I succumbed, once again tonight, and went to the drive through in Levy. They do a volume business, I’ll grant them that, and after a fifteen minute wait in line, I placed my order at the sign. The voice on the speaker staticked out an unintelligible dollar amount.

Having been through the aggravation of getting to the window and finding my order incomplete and being told I didn’t order certain things, I asked the clerk to read me back my order. Sigh, unintelligible remark in a sarcastic tone of voice, a lightening quick recitation (also unintelligible) of my order and I pulled forward.

The girl at the window scowled at me and demanded an unintelligible sum of money which I asked her to repeat. She shouted it out to me with a glare and I handed her the money. I could see her staring at the cash register through the closed glass window and she seemed puzzled. Window slides open and she demands, “how much did I tell you?”

“Seventeen dollars and seventy three cents,” I replied. “Well, it’s 17.83,” she snapped back. I handed her another dime.

She never said thank you when she handed me the sack of food and closed the window. I checked it over quickly and found everything in order for a change.

Bitch probably spit in it.

7 comments:

Tulip said...

You okay tonight?

Circa Bellum said...

Um, yeah. But you know they say it takes a good four hours for food poisoning to take effect.

Did I come across that bad? I'm not really all that upset, I just felt the need to say something about it...

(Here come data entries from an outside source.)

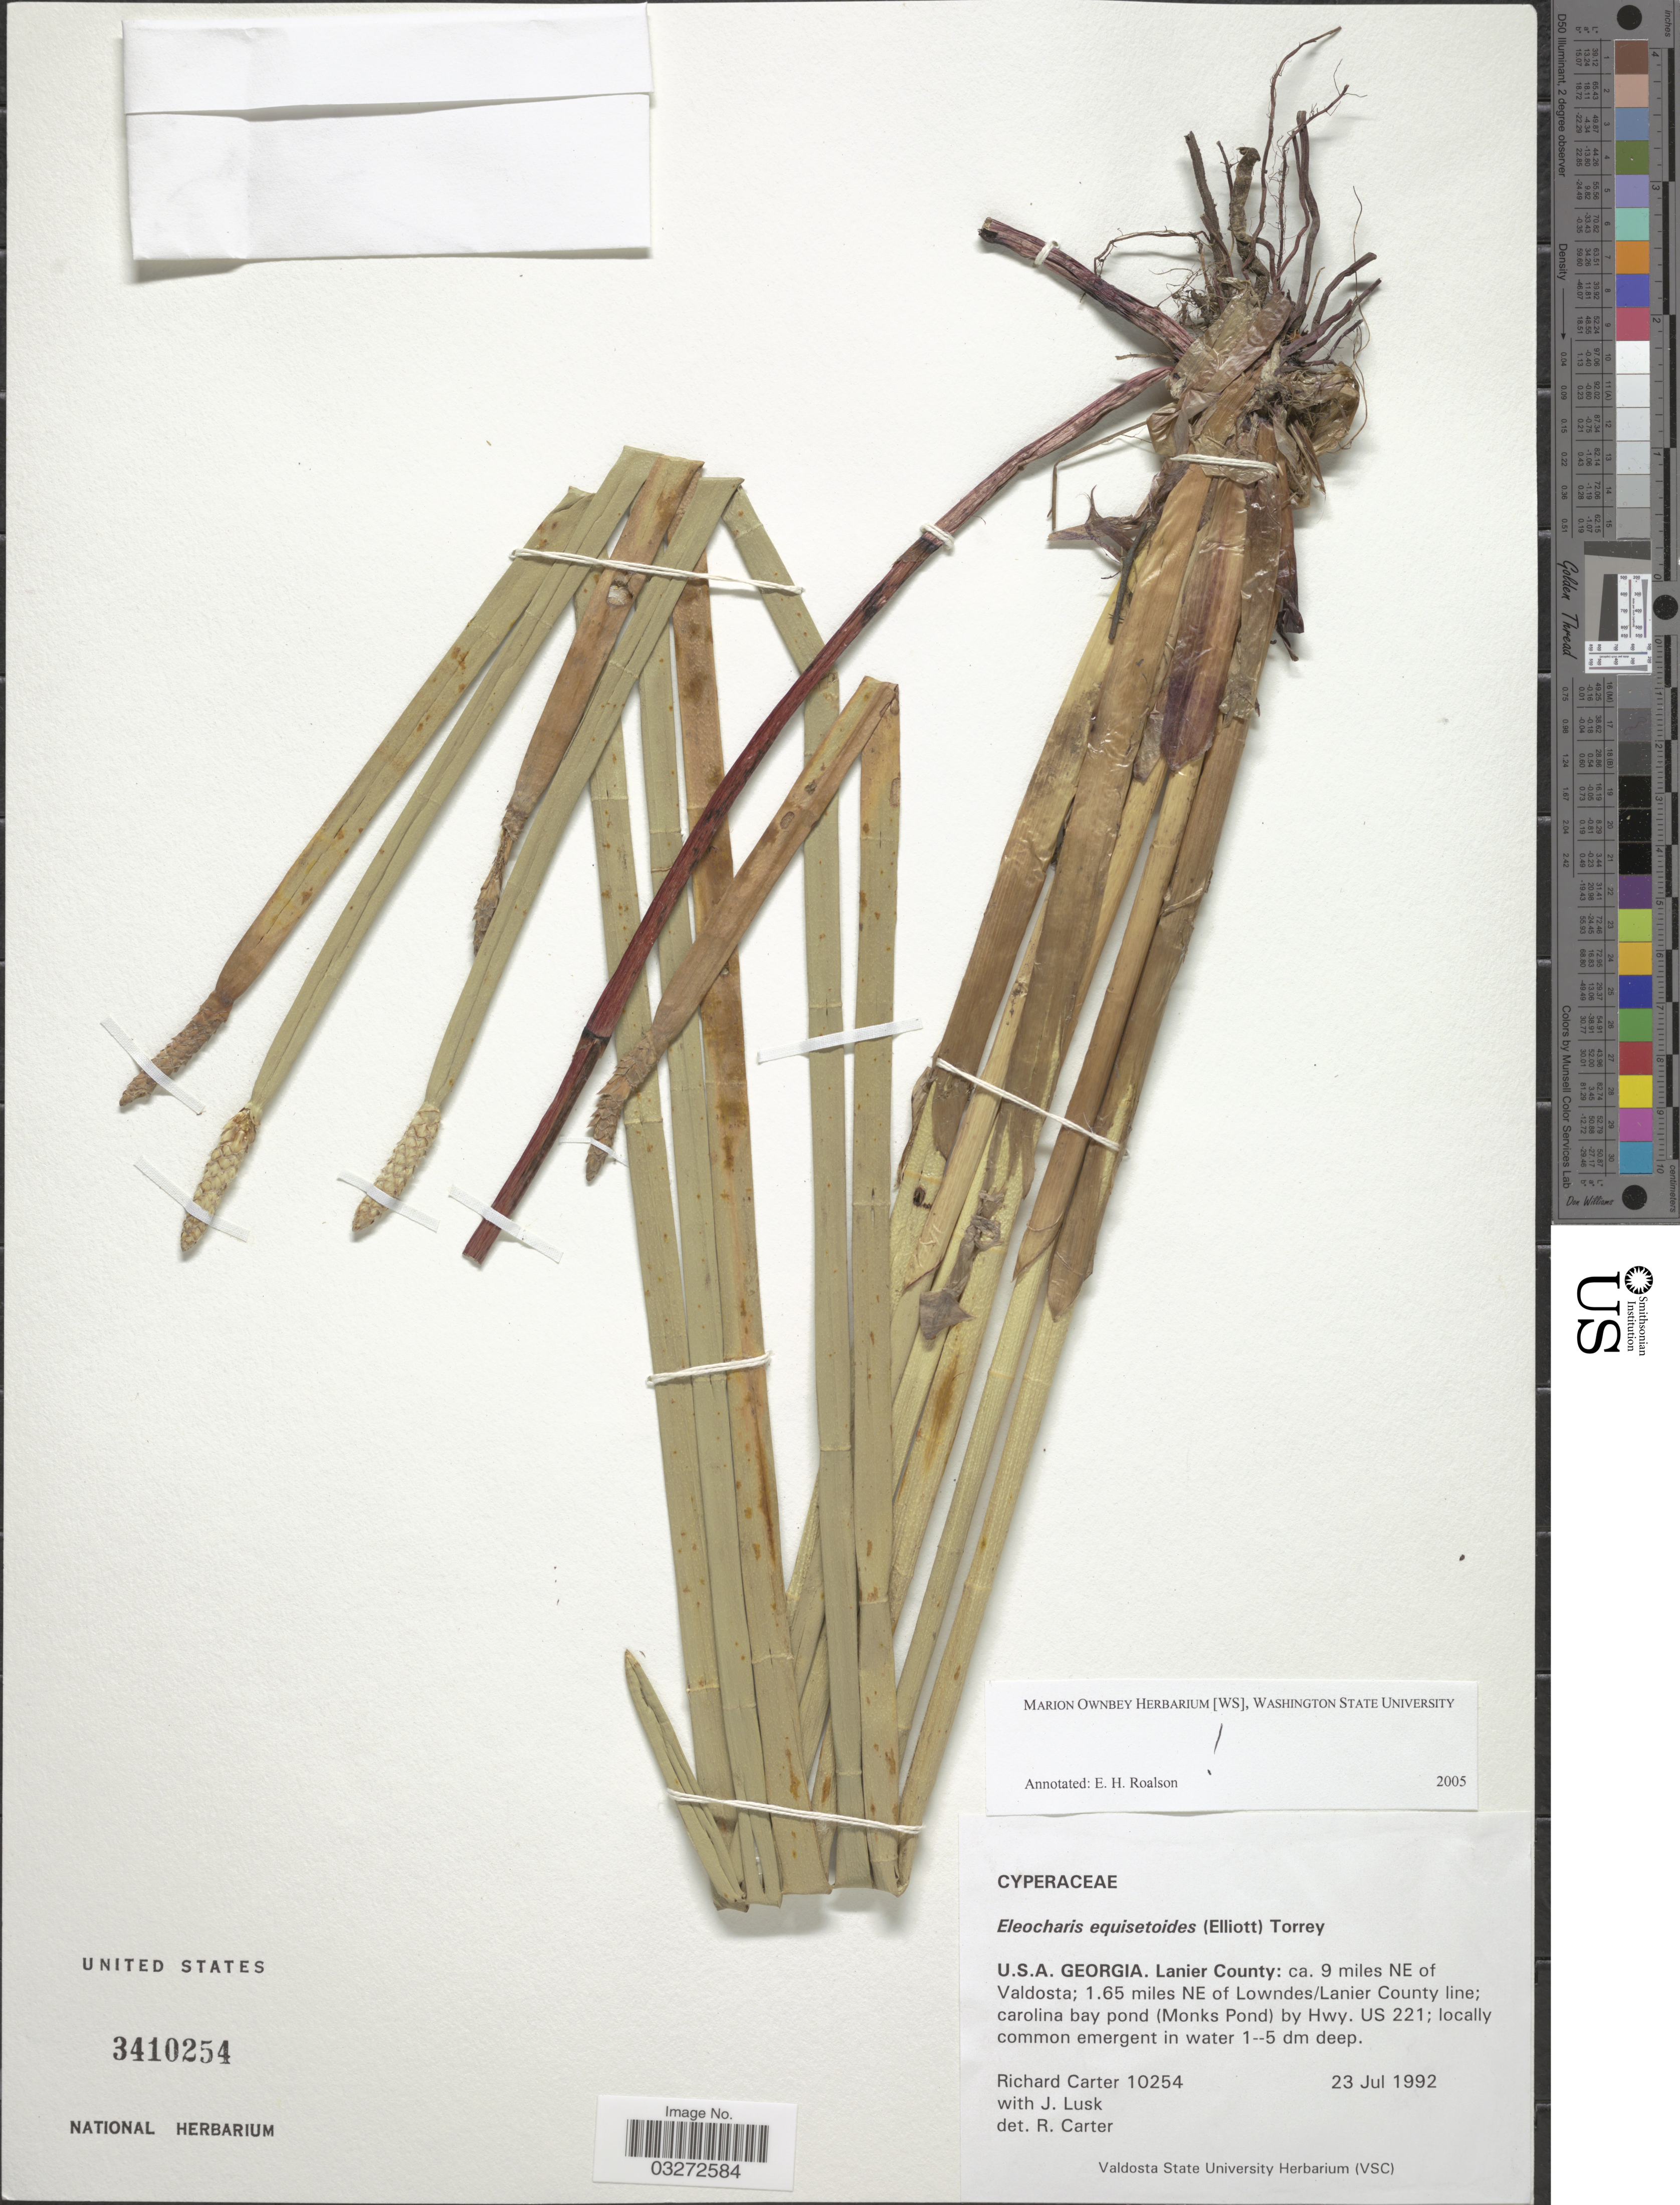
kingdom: Plantae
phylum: Tracheophyta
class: Liliopsida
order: Poales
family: Cyperaceae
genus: Eleocharis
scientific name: Eleocharis equisetoides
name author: (Elliott) Torr.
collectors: R. Carter & J. Lusk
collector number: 10254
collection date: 1992-07-23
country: United States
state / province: Georgia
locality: Lanier County: ca. 9 miles NE of Valdosta; 1.65 miles NE of Lowndes/Lanier County line; carolina bay pond (Monks Pond) by Hwy. US 221.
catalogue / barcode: US 3410254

the real bitterman said...

You damn right they spit in it. Two rules to live by: never order anything from a drive thru, and never ever send anything back to the kitchen. Believe me. I have enough stories from my prep cook stoner friends who worked at the local hog trough buffet to understand that food is best prepared with your own hands.

Sandy said...

She probably didn't spit in it...the kids in the grill do that...

Maeve said...

I live in Calif, we have a big Latino population where we live. To get some one that understands AND speaks english is a rarity it seems. When we went to Michigan to visit my family my husband went into shock over an actual english speaking person at the take out window. The look on his face was so funny.

BillyBudd said...

You are turning into a grumpy fucker like me......

Ieattoomuch. said...

You already know what you're going to go through when you go there so prepare yourself ahead of time. I'm not going to let someone's bad attitude run me away from one of the few Tex-Mex around. I usually over eat anyway. I just expect everything to be wrong with my order, but I clearly and as friendly as I can say the one item I can't live without no matter how many times I have to say it. If they get the rest of the order right, then god bless. I never send items back to people with bad dispositions because you can't even imagine what people will do to your food. As long as the price is close to what I expect to pay, I'm okay. It's the only way I can do it, because the other side of the coin for me is fantasies of drive my car through the kichen area.